_Task details_. Reproduce each of the rows below character for character, making no alterations of any kind.

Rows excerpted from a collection
*** Begin section ***
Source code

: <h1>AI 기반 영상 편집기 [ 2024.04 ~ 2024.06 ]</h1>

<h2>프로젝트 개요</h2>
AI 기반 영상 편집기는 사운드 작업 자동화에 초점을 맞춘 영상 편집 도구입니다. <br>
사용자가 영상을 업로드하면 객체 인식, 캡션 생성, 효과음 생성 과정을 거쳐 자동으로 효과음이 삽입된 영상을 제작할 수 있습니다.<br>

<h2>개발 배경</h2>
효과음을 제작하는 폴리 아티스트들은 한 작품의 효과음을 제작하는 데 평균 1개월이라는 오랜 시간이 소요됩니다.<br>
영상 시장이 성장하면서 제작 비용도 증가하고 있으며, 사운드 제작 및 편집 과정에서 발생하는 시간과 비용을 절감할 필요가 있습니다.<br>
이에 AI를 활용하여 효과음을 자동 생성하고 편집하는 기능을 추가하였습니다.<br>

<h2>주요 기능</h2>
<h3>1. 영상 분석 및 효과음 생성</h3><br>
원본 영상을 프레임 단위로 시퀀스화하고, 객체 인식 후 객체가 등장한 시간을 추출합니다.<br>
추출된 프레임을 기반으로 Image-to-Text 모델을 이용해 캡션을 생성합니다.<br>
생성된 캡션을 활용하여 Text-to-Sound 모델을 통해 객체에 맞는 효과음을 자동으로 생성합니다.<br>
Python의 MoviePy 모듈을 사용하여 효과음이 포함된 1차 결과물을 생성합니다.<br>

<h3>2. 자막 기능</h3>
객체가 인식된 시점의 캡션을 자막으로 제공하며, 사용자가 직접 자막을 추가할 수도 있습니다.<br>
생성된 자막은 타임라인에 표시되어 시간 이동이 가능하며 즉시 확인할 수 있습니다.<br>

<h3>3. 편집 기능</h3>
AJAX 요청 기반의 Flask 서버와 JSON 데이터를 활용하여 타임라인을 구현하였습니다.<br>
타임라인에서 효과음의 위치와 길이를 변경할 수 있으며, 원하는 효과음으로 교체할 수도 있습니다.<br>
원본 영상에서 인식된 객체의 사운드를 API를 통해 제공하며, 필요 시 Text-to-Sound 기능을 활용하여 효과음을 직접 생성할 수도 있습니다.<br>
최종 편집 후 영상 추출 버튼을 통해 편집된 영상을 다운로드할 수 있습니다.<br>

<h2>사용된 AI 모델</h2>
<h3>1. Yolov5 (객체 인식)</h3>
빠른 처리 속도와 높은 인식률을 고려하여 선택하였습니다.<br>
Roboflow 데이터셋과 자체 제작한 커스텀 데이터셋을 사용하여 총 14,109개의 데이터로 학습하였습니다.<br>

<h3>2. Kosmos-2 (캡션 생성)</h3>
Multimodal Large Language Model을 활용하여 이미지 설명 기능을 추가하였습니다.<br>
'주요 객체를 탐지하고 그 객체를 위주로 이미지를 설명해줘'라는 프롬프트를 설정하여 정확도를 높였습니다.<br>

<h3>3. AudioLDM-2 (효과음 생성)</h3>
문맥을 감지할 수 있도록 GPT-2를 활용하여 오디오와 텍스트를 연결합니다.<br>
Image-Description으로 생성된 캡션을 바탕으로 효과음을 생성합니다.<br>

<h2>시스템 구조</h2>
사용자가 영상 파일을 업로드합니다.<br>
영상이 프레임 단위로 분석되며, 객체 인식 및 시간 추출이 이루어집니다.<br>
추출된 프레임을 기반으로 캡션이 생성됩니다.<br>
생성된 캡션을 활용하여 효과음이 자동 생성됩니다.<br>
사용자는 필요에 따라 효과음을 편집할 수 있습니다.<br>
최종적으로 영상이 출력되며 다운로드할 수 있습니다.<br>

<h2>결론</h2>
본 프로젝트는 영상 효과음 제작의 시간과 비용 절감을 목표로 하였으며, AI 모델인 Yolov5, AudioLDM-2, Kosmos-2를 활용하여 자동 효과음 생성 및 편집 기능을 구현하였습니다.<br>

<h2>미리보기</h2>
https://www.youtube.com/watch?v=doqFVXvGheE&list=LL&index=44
*** End section ***
_Task solution_.
Source code

: <h1>AI 기반 영상 편집기 [ 2024.04 ~ 2024.06 ]</h1>

<h2>프로젝트 개요</h2>
AI 기반 영상 편집기는 사운드 작업 자동화에 초점을 맞춘 영상 편집 도구입니다. <br>
사용자가 영상을 업로드하면 객체 인식, 캡션 생성, 효과음 생성 과정을 거쳐 자동으로 효과음이 삽입된 영상을 제작할 수 있습니다.<br>

<h2>개발 배경</h2>
효과음을 제작하는 폴리 아티스트들은 한 작품의 효과음을 제작하는 데 평균 1개월이라는 오랜 시간이 소요됩니다.<br>
영상 시장이 성장하면서 제작 비용도 증가하고 있으며, 사운드 제작 및 편집 과정에서 발생하는 시간과 비용을 절감할 필요가 있습니다.<br>
이에 AI를 활용하여 효과음을 자동 생성하고 편집하는 기능을 추가하였습니다.<br>

<h2>주요 기능</h2>
<h3>1. 영상 분석 및 효과음 생성</h3><br>
원본 영상을 프레임 단위로 시퀀스화하고, 객체 인식 후 객체가 등장한 시간을 추출합니다.<br>
추출된 프레임을 기반으로 Image-to-Text 모델을 이용해 캡션을 생성합니다.<br>
생성된 캡션을 활용하여 Text-to-Sound 모델을 통해 객체에 맞는 효과음을 자동으로 생성합니다.<br>
Python의 MoviePy 모듈을 사용하여 효과음이 포함된 1차 결과물을 생성합니다.<br>

<h3>2. 자막 기능</h3>
객체가 인식된 시점의 캡션을 자막으로 제공하며, 사용자가 직접 자막을 추가할 수도 있습니다.<br>
생성된 자막은 타임라인에 표시되어 시간 이동이 가능하며 즉시 확인할 수 있습니다.<br>

<h3>3. 편집 기능</h3>
AJAX 요청 기반의 Flask 서버와 JSON 데이터를 활용하여 타임라인을 구현하였습니다.<br>
타임라인에서 효과음의 위치와 길이를 변경할 수 있으며, 원하는 효과음으로 교체할 수도 있습니다.<br>
원본 영상에서 인식된 객체의 사운드를 API를 통해 제공하며, 필요 시 Text-to-Sound 기능을 활용하여 효과음을 직접 생성할 수도 있습니다.<br>
최종 편집 후 영상 추출 버튼을 통해 편집된 영상을 다운로드할 수 있습니다.<br>

<h2>사용된 AI 모델</h2>
<h3>1. Yolov5 (객체 인식)</h3>
빠른 처리 속도와 높은 인식률을 고려하여 선택하였습니다.<br>
Roboflow 데이터셋과 자체 제작한 커스텀 데이터셋을 사용하여 총 14,109개의 데이터로 학습하였습니다.<br>

<h3>2. Kosmos-2 (캡션 생성)</h3>
Multimodal Large Language Model을 활용하여 이미지 설명 기능을 추가하였습니다.<br>
'주요 객체를 탐지하고 그 객체를 위주로 이미지를 설명해줘'라는 프롬프트를 설정하여 정확도를 높였습니다.<br>

<h3>3. AudioLDM-2 (효과음 생성)</h3>
문맥을 감지할 수 있도록 GPT-2를 활용하여 오디오와 텍스트를 연결합니다.<br>
Image-Description으로 생성된 캡션을 바탕으로 효과음을 생성합니다.<br>

<h2>시스템 구조</h2>
사용자가 영상 파일을 업로드합니다.<br>
영상이 프레임 단위로 분석되며, 객체 인식 및 시간 추출이 이루어집니다.<br>
추출된 프레임을 기반으로 캡션이 생성됩니다.<br>
생성된 캡션을 활용하여 효과음이 자동 생성됩니다.<br>
사용자는 필요에 따라 효과음을 편집할 수 있습니다.<br>
최종적으로 영상이 출력되며 다운로드할 수 있습니다.<br>

<h2>결론</h2>
본 프로젝트는 영상 효과음 제작의 시간과 비용 절감을 목표로 하였으며, AI 모델인 Yolov5, AudioLDM-2, Kosmos-2를 활용하여 자동 효과음 생성 및 편집 기능을 구현하였습니다.<br>

<h2>미리보기</h2>
https://www.youtube.com/watch?v=doqFVXvGheE&list=LL&index=44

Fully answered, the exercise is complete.